Lettere
Medvedev pensa al dopo-Putin? Risposta all'ambasciata russa
Chi ha scritto al direttore Claudio Cerasa
Al direttore - Domani il ministro dello Sviluppo Giancarlo Giorgetti sarà all’Ilva di Taranto, in una visita a sorpresa per evitare contestazioni. L’ultima volta era stato l’allora presidente Conte, la notte della vigilia di Natale 2019, a sedersi a cavalcioni sui banchi del consiglio di fabbrica per annunciare ai lavoratori che avrebbe rinunciato alla “causa del secolo” per far entrare lo stato in società con ArcelorMittal. Da allora l’azienda ha completato il piano ambientale, mentre quello industriale stenta a decollare. I sindacati da mesi chiedono di spostare la vertenza dal ministero del Lavoro, dove non hanno firmato l’accordo per la cassa integrazione concessa da Orlando, al Mise.

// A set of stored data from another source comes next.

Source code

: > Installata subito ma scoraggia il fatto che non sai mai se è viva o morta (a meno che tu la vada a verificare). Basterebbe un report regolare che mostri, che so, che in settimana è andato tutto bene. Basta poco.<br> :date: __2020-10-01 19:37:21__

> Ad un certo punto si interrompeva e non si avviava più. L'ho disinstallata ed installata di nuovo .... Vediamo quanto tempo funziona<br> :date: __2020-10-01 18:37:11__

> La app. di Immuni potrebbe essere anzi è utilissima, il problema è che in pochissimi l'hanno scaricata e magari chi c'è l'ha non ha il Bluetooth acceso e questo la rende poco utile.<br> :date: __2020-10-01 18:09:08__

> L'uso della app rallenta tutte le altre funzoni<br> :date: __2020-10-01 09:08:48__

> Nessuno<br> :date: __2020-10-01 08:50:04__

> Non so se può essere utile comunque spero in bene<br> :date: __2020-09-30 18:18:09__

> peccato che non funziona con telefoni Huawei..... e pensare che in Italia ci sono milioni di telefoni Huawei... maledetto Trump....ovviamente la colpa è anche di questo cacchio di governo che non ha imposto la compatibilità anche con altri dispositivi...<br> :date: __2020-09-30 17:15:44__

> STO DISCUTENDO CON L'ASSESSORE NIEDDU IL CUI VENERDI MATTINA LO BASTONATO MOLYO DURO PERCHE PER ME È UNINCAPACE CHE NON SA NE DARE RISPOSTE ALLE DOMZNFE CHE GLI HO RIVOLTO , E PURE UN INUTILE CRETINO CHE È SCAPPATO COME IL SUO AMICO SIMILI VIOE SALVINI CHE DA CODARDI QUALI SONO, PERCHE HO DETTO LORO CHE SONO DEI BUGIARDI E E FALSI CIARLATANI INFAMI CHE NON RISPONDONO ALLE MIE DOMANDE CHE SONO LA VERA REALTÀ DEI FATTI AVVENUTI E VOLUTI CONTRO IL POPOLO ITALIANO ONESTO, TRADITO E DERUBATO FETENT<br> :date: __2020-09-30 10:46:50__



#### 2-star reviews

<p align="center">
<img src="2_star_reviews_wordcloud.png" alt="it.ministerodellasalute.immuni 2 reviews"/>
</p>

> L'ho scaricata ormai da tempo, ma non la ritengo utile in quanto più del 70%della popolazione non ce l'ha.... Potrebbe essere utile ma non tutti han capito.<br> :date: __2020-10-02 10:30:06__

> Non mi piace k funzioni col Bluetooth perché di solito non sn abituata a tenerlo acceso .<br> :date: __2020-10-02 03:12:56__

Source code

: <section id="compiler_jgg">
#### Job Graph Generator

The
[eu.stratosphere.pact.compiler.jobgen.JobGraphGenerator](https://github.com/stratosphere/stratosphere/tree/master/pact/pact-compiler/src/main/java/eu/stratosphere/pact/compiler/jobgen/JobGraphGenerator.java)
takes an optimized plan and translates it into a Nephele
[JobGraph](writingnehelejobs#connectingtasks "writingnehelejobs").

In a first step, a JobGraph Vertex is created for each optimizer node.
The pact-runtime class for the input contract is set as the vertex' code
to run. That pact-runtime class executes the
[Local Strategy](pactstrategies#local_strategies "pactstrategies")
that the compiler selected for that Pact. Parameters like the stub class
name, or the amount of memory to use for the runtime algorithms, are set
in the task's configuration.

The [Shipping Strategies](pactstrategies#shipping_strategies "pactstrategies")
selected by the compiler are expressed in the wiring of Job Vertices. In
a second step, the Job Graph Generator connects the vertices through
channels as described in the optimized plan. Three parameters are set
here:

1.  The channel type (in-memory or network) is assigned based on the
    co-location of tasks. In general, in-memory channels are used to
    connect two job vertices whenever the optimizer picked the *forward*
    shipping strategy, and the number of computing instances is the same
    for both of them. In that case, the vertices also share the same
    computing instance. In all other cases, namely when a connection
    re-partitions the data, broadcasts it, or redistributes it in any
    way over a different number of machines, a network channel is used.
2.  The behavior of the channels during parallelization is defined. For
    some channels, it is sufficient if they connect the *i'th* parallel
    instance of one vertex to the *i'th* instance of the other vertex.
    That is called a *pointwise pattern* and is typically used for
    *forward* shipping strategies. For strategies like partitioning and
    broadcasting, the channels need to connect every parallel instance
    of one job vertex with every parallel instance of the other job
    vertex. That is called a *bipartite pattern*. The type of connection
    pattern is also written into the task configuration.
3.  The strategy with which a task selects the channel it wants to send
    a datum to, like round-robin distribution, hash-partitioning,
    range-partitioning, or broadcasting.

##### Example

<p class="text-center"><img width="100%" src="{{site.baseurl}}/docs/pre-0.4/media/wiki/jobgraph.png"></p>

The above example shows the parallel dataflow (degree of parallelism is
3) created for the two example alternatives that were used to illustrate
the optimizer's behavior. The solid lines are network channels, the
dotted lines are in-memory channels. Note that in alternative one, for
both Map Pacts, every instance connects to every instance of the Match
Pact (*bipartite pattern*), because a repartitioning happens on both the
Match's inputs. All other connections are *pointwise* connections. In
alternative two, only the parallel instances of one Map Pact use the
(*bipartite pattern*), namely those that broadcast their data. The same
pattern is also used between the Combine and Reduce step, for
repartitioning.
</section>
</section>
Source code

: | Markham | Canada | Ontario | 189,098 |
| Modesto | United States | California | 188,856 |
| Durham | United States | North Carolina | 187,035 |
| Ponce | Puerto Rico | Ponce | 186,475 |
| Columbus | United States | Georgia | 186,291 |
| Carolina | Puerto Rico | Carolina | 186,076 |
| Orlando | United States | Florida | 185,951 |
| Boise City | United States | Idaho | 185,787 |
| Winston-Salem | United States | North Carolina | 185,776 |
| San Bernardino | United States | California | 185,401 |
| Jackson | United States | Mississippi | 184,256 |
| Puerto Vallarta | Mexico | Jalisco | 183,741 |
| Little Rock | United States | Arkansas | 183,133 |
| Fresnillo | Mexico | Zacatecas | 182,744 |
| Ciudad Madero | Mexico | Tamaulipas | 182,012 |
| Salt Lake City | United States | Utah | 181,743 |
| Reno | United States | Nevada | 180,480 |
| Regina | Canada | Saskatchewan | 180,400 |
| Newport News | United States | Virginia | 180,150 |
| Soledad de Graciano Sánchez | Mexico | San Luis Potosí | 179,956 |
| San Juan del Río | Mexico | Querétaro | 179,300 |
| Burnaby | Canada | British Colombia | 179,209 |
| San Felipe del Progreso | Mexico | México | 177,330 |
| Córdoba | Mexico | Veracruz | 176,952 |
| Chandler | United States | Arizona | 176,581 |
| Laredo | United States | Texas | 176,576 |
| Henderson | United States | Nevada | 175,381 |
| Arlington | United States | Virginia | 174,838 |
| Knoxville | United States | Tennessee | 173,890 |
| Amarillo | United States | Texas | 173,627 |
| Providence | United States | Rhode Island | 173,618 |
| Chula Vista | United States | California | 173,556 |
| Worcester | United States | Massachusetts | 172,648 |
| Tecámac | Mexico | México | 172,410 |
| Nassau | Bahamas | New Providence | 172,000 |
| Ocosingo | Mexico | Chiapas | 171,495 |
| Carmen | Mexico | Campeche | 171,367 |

Lo stesso Giorgetti, al netto delle promesse che fa quando parla della siderurgia italiana al nord, da due anni tiene il dossier Ilva fermo (come dichiarato dal suo viceministro Todde) bloccato ogni volta da una campagna elettorale. Giorgetti se vuole fare la differenza e dare prova di governo, sa che l’unica cosa che può fare giovedì in fabbrica è dire la data di riavvio dell’altoforno 5. Chi l’ha detto che così non vinca anche le amministrative?
Annarita Digiorgio
Al direttore - “Pacifismo non è soltanto invocare la pace, pregare per la pace, dare testimonianza di volere la pace […]. Questo è il pacifismo etico-religioso, che si ispira consapevolmente all’etica delle buone intenzioni. Opporre la nonviolenza assoluta in ogni forma, anche la più piccola, di violenza. Offrire l’altra guancia. Meglio morire come Abele che vivere come Caino. Non è più possibile distinguere guerre giuste da guerre ingiuste. Tutte le guerre sono ingiuste. [Ma] non è forse vero che l’impotenza dell’uomo mite finisce per favorire il prepotente? In una situazione in cui, per osservare il principio della nonviolenza tutti gli stati fossero disposti a gettare le armi, l’unico che si rifiutasse di farlo diventerebbe il padrone del mondo” (Norberto Bobbio, “Il problema della guerra e le vie della pace”, il Mulino, prefazione alla quarta edizione, 1997).
Michele Magno
A proposito di chi parla di pace e di chi gioca con la pace. Ieri, le parole del vicepresidente del Consiglio di sicurezza russo ed ex presidente della Federazione russa, Dmitri Medvedev, sugli occidentali brutti, sporchi e cattivi – “Li odio: sono bastardi e imbranati, vogliono la nostra morte, quella della Russia, e finché sono vivo, farò di tutto per farli sparire” – hanno offerto ragioni per svolgere alcune riflessioni. La prima riflessione riguarda il fatto che finalmente Medvedev ha involontariamente spiegato quali sono le vere ragioni per cui la Russia ha invaso l’Ucraina e tra le ragioni dell’aggressione nel Donbas è evidente che il punto centrale è quello sollevato dall’ex vicepresidente: l’odio nei confronti degli occidentali e l’impossibilità da parte della Russia di poter digerire il percorso democratico, occidentale, imboccato dall’Ucraina. Dunque, grazie Medvedev, che per un istante hai messo da parte la propaganda russa andando dritto al cuore della questione (a proposito di propaganda: ieri l’ambasciata russa in Italia si è preoccupata di smentire il Foglio, e altri giornali, per una ricostruzione “parziale” e “ingiusta”, relativa all’incontro di due giorni fa tra l’ambasciatore russo in Italia e il segretario generale della Farnesina: abbiamo cercato per diversi minuti di capire il senso della smentita dell’ambasciata, la Farnesina ci ha confermato tutto, ma più cercavamo di sforzarci a dare un senso alla propaganda russa e più ci veniva naturale pensare al metodo del pendolo a picchio sulla tastiera usato da Homer Simpson per prendere appunti). La seconda riflessione riguarda una malizia notata da una persona che conosce bene la Russia e che dopo aver ascoltato Medvedev ci ha inviato un sms pungente ma utile da riportare: “Non credevo alle voci sulla salute di Putin ma ora mi pare che Medvedev cerchi di mettersi in gioco per la successione”. Solo malizie. O forse no?